简单来说;就是昨天在天香阁的那几个由江重华请来的帮闲,伙着江重华请客喝花酒,江重华这便顺带着叫上了陈金忠一块。
一行人上妓院叫了姑娘;这酒也喝了,菜也吃了,摸也摸了,亲也亲了,乐子也找了,就差快活的找不到北了。
临到付银子时;却一个个都发现自己的荷包竟不见了。
接着那姚相爷的公子就砸门走了进来,说里头一个姑娘是他包下的,他们竟还有胆子点。
陈金忠等人喝多了几杯便有些头脑发热,一时看不惯姚崇敬那嚣张跋扈的样,加上姚崇敬说话也实在挑火,于是一来二去的,双方就动起了手。
然后陈金忠还不小心摔了姚崇敬挂在身上的一块玉佩,这下可是捅了马蜂窝了,眨眼间,姚崇敬后面就冲出了一大帮家奴,三两下就领着他们几个出去外头打,没多会,就出现了柴叔赶过去看到的那一幕。

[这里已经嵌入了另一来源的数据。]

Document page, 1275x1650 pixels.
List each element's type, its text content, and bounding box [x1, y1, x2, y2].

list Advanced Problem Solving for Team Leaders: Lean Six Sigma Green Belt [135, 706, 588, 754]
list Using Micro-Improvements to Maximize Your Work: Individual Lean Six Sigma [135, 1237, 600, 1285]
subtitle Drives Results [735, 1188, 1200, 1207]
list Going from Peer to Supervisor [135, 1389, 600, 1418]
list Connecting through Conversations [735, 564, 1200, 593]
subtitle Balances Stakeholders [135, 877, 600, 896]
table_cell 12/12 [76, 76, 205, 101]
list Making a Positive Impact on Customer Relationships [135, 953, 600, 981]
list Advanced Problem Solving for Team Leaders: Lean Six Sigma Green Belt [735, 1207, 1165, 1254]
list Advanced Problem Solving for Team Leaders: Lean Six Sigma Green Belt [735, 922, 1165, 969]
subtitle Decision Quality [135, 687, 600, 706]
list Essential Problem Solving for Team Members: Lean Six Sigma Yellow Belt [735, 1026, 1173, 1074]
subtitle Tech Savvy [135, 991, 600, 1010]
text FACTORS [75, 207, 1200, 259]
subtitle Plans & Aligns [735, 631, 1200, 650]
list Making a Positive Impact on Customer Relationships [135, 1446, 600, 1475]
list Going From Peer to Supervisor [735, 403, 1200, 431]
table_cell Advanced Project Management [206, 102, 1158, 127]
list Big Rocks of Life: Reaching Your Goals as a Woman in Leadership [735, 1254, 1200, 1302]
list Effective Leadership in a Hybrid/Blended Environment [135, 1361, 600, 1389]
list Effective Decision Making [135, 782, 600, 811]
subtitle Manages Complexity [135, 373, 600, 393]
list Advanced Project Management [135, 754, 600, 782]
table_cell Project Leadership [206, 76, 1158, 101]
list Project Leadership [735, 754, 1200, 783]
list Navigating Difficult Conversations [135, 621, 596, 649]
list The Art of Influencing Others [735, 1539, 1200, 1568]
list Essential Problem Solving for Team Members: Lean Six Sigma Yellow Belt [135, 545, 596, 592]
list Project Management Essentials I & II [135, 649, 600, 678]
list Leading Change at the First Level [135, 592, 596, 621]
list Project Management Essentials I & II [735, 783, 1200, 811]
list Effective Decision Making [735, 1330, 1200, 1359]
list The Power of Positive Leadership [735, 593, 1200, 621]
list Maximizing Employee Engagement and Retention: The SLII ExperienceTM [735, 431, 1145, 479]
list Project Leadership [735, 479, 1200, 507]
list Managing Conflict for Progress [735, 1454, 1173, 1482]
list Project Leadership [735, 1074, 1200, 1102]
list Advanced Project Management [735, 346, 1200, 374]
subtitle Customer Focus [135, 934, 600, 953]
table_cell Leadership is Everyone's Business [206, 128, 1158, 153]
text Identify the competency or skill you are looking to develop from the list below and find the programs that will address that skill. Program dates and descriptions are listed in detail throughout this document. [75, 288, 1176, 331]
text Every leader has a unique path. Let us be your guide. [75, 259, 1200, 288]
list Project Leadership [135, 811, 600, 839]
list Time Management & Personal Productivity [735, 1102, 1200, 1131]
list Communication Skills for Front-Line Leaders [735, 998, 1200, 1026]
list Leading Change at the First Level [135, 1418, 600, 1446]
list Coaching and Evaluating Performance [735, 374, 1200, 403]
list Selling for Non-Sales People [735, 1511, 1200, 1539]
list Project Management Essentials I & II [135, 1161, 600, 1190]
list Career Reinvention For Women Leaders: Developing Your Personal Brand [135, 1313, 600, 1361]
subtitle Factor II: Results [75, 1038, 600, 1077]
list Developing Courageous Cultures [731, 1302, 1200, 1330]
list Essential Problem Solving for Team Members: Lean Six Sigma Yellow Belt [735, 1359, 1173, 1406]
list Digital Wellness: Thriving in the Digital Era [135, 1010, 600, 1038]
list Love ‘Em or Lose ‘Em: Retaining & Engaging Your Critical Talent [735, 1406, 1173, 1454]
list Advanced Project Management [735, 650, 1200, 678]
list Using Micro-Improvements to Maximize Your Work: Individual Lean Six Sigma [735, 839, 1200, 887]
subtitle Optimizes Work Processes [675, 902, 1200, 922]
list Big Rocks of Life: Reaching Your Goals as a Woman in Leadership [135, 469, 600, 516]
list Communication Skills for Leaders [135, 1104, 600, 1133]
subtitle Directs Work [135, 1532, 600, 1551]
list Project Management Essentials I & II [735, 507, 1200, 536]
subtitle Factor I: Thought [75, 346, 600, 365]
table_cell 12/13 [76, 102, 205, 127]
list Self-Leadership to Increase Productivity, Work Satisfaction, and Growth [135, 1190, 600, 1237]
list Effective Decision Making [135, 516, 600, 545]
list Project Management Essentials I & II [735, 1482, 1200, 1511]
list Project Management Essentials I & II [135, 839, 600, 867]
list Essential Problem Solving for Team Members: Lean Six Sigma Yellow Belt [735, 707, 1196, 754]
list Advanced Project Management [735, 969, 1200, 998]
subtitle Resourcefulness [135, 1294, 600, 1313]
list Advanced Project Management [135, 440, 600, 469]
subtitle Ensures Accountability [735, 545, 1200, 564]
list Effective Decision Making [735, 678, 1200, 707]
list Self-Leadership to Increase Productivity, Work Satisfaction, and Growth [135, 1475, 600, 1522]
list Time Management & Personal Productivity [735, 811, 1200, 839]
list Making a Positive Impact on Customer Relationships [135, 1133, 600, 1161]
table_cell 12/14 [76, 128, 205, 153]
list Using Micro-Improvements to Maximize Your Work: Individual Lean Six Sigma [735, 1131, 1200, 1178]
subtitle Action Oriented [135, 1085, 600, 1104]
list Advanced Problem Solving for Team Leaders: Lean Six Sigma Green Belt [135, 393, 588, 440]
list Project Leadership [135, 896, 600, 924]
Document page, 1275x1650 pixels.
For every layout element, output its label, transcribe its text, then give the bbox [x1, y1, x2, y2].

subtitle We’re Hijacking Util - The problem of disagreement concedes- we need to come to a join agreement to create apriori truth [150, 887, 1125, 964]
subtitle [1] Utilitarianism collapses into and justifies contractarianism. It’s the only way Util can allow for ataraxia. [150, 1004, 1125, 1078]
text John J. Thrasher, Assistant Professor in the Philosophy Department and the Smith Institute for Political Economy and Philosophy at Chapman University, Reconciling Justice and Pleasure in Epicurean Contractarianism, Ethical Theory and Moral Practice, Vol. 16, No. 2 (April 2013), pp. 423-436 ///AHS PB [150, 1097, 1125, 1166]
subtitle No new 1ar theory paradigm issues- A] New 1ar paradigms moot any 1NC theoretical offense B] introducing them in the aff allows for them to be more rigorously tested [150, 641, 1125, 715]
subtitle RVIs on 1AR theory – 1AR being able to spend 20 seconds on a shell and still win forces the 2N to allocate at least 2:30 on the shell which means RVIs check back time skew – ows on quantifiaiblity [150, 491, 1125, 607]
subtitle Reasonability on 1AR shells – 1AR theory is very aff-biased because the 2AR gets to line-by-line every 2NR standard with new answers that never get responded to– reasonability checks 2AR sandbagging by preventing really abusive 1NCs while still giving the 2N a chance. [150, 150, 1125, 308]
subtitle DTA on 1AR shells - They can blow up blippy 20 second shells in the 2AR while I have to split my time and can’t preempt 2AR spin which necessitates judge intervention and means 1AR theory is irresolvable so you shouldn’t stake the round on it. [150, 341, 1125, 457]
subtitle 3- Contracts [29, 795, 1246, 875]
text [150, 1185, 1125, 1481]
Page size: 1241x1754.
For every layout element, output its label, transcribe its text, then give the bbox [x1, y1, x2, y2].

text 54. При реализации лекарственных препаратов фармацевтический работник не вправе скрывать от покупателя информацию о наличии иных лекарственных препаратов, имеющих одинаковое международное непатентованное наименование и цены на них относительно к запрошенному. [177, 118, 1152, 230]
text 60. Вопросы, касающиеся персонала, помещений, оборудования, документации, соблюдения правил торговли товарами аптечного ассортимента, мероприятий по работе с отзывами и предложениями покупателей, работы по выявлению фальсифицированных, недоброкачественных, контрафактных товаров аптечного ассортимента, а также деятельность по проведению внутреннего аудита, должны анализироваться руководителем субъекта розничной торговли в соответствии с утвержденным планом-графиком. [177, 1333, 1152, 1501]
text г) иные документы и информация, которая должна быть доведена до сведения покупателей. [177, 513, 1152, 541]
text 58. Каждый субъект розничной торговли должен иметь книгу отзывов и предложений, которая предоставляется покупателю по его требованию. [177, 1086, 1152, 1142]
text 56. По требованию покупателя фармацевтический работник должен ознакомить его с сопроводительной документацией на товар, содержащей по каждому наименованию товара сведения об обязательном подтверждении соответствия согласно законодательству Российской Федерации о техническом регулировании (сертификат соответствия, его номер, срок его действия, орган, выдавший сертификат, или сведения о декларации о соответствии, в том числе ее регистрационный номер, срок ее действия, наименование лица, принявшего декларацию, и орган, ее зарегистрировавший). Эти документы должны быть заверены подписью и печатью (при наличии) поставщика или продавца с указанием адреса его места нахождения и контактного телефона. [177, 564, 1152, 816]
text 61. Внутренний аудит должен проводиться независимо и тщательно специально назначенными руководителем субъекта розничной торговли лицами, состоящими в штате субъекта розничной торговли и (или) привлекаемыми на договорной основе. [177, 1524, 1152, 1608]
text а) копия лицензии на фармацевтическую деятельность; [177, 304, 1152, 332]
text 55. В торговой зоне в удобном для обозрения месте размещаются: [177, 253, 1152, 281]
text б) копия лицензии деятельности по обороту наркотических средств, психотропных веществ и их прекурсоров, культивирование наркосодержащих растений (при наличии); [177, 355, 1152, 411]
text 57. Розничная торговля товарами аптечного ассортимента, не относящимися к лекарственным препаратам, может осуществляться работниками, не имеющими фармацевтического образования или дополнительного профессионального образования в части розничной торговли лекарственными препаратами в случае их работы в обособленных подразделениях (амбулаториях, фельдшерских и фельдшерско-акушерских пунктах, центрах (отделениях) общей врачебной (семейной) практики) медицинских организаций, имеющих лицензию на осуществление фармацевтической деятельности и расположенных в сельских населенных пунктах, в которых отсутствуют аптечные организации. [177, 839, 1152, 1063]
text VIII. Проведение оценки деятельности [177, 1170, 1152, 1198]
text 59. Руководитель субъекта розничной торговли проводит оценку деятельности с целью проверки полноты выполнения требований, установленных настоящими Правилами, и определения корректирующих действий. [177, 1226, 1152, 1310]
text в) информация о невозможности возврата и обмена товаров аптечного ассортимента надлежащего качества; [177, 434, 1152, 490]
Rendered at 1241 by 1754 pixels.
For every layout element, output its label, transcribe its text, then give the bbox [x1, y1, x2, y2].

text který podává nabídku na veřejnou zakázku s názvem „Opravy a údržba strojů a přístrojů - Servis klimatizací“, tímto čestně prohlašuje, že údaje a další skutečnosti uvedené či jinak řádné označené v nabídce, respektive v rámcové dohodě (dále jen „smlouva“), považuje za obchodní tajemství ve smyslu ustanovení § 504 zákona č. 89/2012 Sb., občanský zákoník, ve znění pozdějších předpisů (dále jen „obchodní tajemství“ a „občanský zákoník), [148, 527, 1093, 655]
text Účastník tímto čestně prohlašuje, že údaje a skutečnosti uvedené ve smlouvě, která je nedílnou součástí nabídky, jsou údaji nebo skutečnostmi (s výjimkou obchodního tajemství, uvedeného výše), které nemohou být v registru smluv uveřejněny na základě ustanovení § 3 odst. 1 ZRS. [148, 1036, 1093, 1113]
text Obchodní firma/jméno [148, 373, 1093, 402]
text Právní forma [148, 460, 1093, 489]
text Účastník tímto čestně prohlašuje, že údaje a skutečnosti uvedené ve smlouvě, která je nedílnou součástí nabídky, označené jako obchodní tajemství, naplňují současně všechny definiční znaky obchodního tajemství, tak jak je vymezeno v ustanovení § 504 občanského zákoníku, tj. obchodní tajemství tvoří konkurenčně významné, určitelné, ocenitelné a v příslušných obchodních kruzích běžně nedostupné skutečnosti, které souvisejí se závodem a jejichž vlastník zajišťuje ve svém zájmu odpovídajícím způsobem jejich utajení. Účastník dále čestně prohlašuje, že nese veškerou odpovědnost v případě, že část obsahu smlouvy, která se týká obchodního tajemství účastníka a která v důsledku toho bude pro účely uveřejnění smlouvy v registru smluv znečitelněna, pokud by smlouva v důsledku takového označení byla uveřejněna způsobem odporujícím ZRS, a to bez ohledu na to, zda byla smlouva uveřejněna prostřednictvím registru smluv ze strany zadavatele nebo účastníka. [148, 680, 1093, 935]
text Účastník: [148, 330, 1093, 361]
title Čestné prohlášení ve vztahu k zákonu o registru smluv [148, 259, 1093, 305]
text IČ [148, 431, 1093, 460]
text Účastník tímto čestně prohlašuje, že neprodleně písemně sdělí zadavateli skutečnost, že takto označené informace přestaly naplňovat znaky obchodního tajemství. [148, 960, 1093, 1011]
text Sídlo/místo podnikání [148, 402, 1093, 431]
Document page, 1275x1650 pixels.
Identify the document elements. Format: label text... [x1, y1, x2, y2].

陈夫人听完后,气得浑身发抖,只是还不待她开口呢,陈金忠又朝一个管事的打了个眼色。
那管事的面上有些为难,直到陈金忠眼睛使得快抽筋了,他才看了陈夫人一眼,然后缩着脖子小心道,“夫人,眼下,少爷还欠了那姚公子五千两银子,是,是为赔少爷摔坏的那块玉佩的钱,少爷已,已经签字,按手印了。”
“什,什么——”陈夫人一听一下子又被人敲去了五千两,心中不由的一阵剧痛。
整个人一个趔趄,随后一个倒仰,竟直接气晕了过去。
陈金忠见母亲昏死过去,一下子慌了神,周围奴仆更是大惊,一时间整个陈府乱作了一团。
……
翌日一早,甑蕾就分别接到了来自尹府和嫣红院那边传来的消息。
飞烟受了伤之后,自是要养上一段时间。而流云素来反应不如飞烟,当下便不由问道:“小姐,您让舅老爷去打听白姑娘的生世干嘛?”
甑蕾微微一笑,只道:“我自有用处,对了,流云,一会儿你让你娘到我这里来一下,就说我有事找她。”
“是,小姐。”流云行了个礼,笑着又道:“昨儿个娘还在说,宋姨娘暗地里清了清厨房的人手,现在留下的,都是当初大夫人带来的旧仆。没了夫人找来的那些人,她也觉得这事情好做多了,她还让我谢谢您呢!”
甑蕾摇摇头,如实道:“这不过是开始,以后这个府里,还会有更多的变动的。你告诉她,属于薛玉凤一人独大的日子,已经再也一去不复返了。”
☆、以牙还牙(4)
流云又是欣喜又是惊讶的看着自家姑娘,眼神里不知不觉带上了由衷的崇敬。
“对了,明弟那边的伙食,你让你娘多上点心。他还正是在长身体的时候,这些银子你给你娘那边送去,就让她另外再给他开一份小灶,每天早晚炖一盅补身的汤送去。”
“是,小姐。”
流云退下之后,莲心院里便寂静一片。
甑蕾在院子里站了好一会,嘴里喃喃说道:“这个时候了,这人……也该来了吧?”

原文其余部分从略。